My work is giving one of these away at each location. and I gave it a look over. for the money it is what it is. Gently used and maintained I imagine they will work fine.

I've noticed they only have one brake, I recommend 2 or 0. While the front brake provides 80% of the stopping power, that rear brake helps to keep the bike under control. Just the one gives the rider the illusion of control that throws them over the bars.

get one. slap a cheap rear brake on it. Run it singlespeed. I imagine it would be worth the money.


----------



## FlowMaster23 (Mar 2, 2013)

thats the plan, they sell a rear brake for 25, so i will probably go with it, cuz im in a busy town. its just gonna be a cheap town bike. last think i want to do is lock up my mtb bikes, because you know what those can cost.


----------



## Spykr (Feb 17, 2011)

The shop I worked at sold Pure Fixes along with all our other stuff. For the money, they're certainly not bad, and they come in neat colors. I DO advise taking great care when replacing tubes in them, there's something about the rim design that often causes tires beads to slip off during inflation more than normal, and also I've had more tubes blow up during inflation (or 5-10 minutes post inflation) with the purefix wheels than anything else. Take plenty of extra time when/if it comes to that. Or slap in some 60mm stem heavy duties and worry a lot less.


----------



## aBicycle (Jun 13, 2012)

After reading about the cranks that magically break in half I would be cautious.


----------



## pigmode (Nov 15, 2009)

aBicycle said:


> After reading about the cranks that magically break in half I would be cautious.


Are they breaking more often than FSA cranks?


----------



## owensjs (May 21, 2009)

The shop I work for just became a Pure Fix dealer at the beginning of this summer. We've sold quite a few of them and the quality seems to be pretty decent for the low price. I bought one of them, myself and have had no issues out of it in the 4-5 months I've owned it. We've had zero issues with tubes blowing out on the ones we've built and sold.
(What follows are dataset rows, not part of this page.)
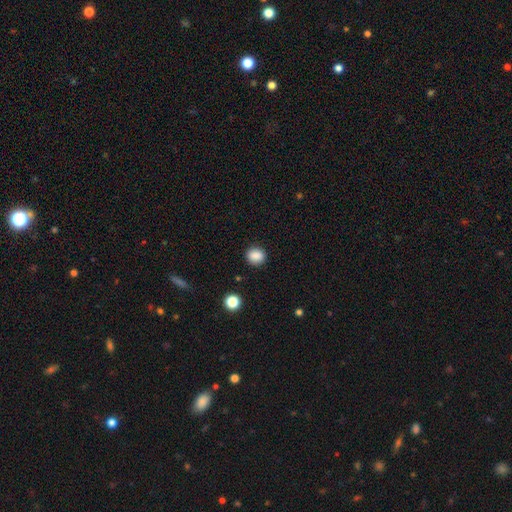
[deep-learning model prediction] Overall: smooth (87%). How rounded: round (75%). Merging: none (88%).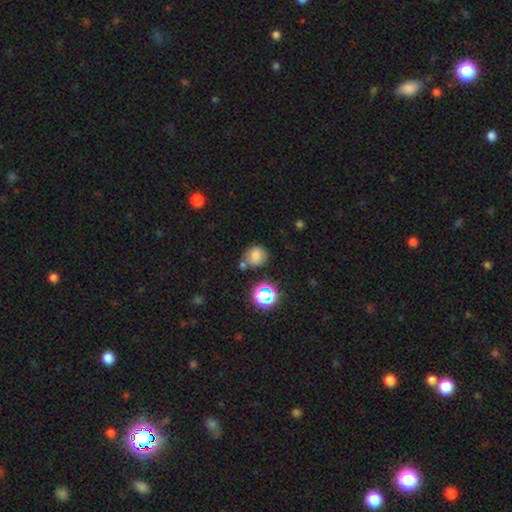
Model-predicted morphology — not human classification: A smooth galaxy with no disk features (75%) that is round (74%).

Vote fractions:
- Smooth or featured? smooth: 75% / star or artifact: 17% / featured or disk: 8%
- How rounded? round: 74% / in between: 25% / cigar-shaped: 1%
- Merging? none: 62% / minor disturbance: 17% / merger: 15% / major disturbance: 5%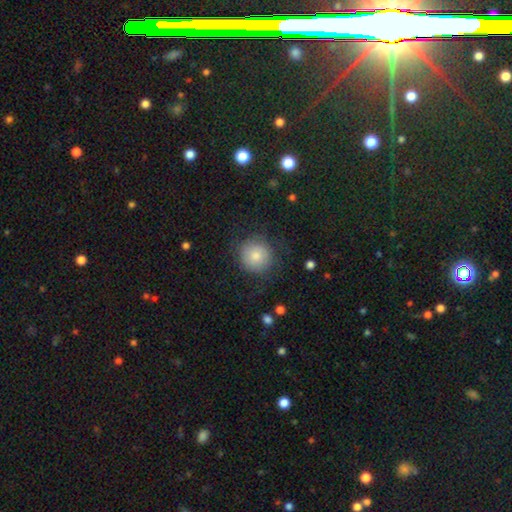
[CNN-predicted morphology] Q: Smooth or featured?
A: smooth (76%); runner-up: featured or disk (16%)
Q: How rounded?
A: round (92%); runner-up: in between (7%)
Q: Merging?
A: none (74%); runner-up: minor disturbance (16%)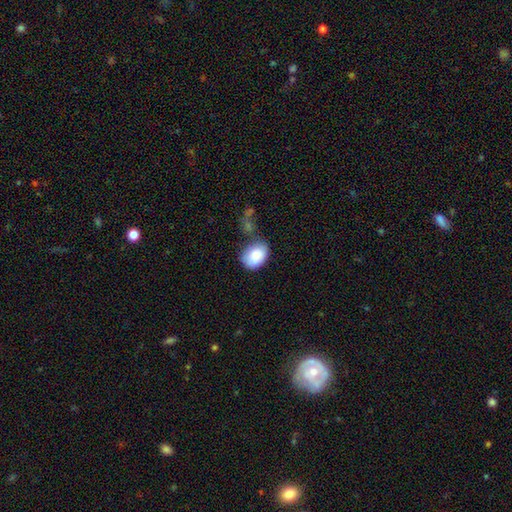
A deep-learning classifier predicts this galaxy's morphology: Smooth or featured: smooth — 84% (featured or disk — 9%)
How rounded: in between — 70% (round — 29%)
Merging: none — 54% (minor disturbance — 26%)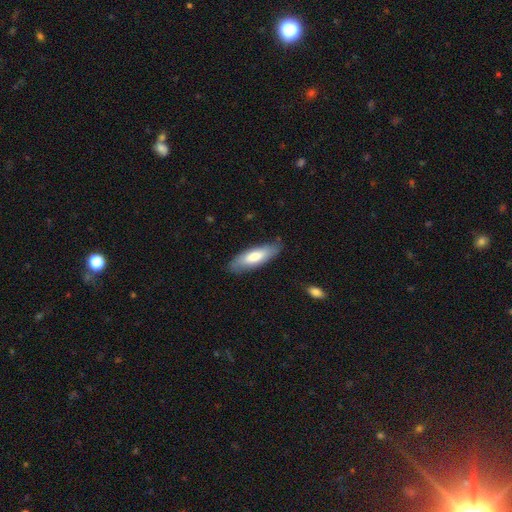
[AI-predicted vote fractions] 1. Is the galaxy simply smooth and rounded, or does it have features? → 71% smooth, 23% featured or disk, 5% star or artifact.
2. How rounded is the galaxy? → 57% in between, 42% cigar-shaped, 2% round.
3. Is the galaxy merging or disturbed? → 83% none, 13% minor disturbance, 3% major disturbance, 1% merger.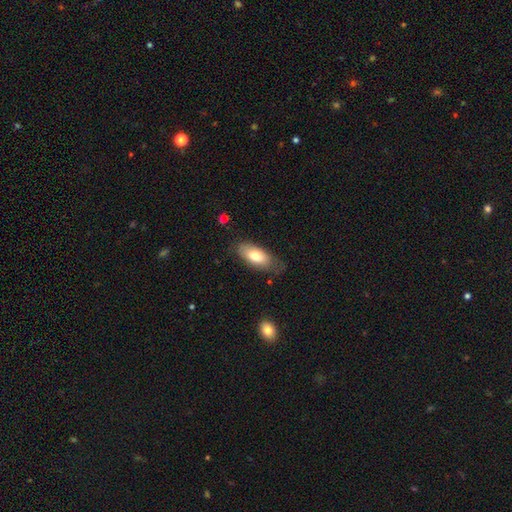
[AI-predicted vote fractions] The model was most divided on "merging": none: 68%, minor disturbance: 23%, major disturbance: 7%, merger: 2%. More confident: how rounded — in between (87%); smooth or featured — smooth (74%).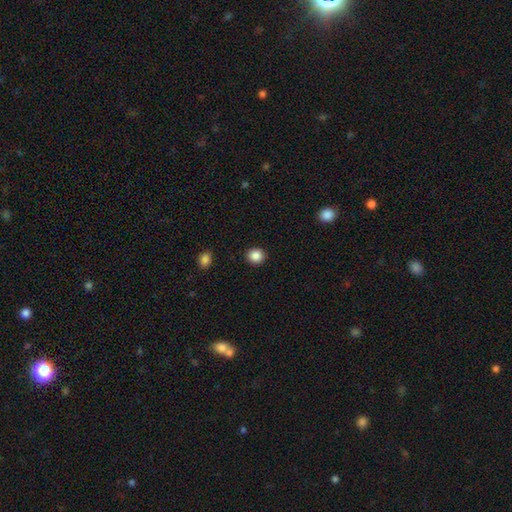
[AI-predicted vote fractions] Overall: smooth (88%). How rounded: round (87%). Merging: none (91%).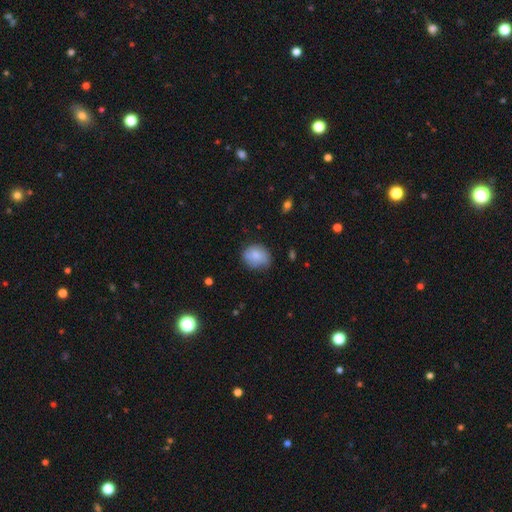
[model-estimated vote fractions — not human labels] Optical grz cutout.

With that said, the only issue I've seen from the ones we've sold was one stripped rear hub, in which the cog/lock ring threads stripped under normal riding. The customer was a regular of ours and Pure Fix immediately took care of him. They sent him out a brand new wheelset and pair of lights for his troubles. The only thing it took was 5 minutes out of my time to email them a copy of his sales receipt and verification that the bike was built by us and not the customer. I've had a positive experience dealing with them.

For the price, I wouldn't expect them to perform or be the same quality of a much more expensive bike, but for what they are I think they're good bikes.


----------



## aBicycle (Jun 13, 2012)

pigmode said:


> Are they breaking more often than FSA cranks?


Didn't know they did. Is anything well made anymore? *confused*


----------



## AndrwSwitch (Nov 8, 2007)

I'm a bit of a Shimano fanboy. I think they have their manufacturing processes pretty dialed. Even the cheap stuff.


----------